*** Opening of DATA PROVIDED ***

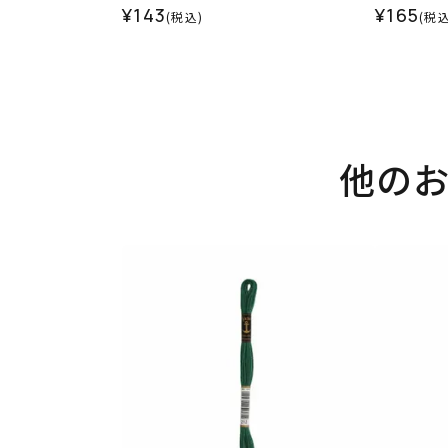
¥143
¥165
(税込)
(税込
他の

*** Close of DATA PROVIDED ***
*** Opening of DATA PROVIDED ***

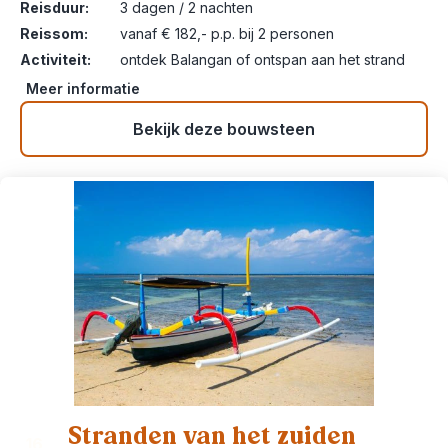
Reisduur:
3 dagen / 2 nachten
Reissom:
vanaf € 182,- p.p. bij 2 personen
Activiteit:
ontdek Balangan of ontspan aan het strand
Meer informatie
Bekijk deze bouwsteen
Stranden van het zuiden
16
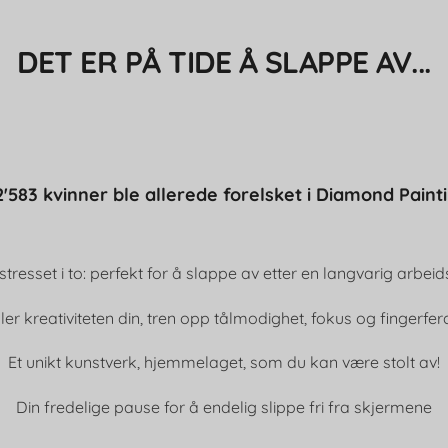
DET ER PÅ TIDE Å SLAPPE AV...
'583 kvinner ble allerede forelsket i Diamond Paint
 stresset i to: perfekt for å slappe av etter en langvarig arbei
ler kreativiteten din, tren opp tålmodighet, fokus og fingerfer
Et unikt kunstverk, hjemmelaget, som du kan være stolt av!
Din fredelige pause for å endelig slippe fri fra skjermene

*** Close of DATA PROVIDED ***
*** Opening of DATA PROVIDED ***

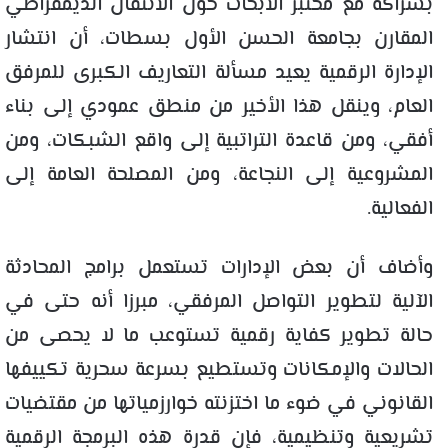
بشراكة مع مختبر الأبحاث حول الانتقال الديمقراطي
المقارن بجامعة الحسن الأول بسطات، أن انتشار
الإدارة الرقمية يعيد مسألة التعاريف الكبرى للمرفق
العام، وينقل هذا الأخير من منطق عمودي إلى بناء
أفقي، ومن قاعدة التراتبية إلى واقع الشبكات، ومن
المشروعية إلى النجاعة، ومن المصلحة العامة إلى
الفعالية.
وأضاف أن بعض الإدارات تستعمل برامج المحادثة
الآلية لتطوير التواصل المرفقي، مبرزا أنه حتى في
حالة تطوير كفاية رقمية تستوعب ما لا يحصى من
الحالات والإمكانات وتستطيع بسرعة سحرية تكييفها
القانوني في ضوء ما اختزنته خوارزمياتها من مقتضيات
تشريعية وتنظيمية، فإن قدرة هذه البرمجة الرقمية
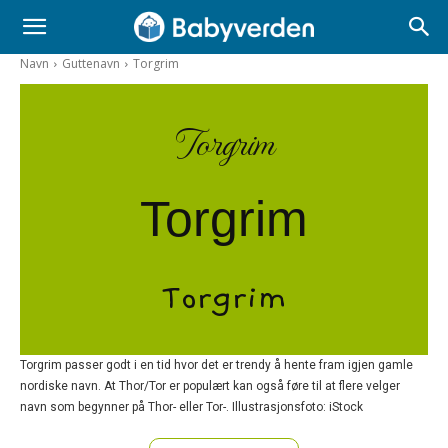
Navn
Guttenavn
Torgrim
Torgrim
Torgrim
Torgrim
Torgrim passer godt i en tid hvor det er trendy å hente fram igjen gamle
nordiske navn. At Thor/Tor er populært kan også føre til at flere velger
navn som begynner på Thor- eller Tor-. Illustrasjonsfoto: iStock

*** Close of DATA PROVIDED ***

Give again the lines of the listing above that run from the one with "الحالات والإمكانات وتستطيع" up to and including the one with "Torgrim passer godt". Keep them exact and omit the pictures.

الحالات والإمكانات وتستطيع بسرعة سحرية تكييفها
القانوني في ضوء ما اختزنته خوارزمياتها من مقتضيات
تشريعية وتنظيمية، فإن قدرة هذه البرمجة الرقمية
Navn
Guttenavn
Torgrim
Torgrim
Torgrim
Torgrim
Torgrim passer godt i en tid hvor det er trendy å hente fram igjen gamle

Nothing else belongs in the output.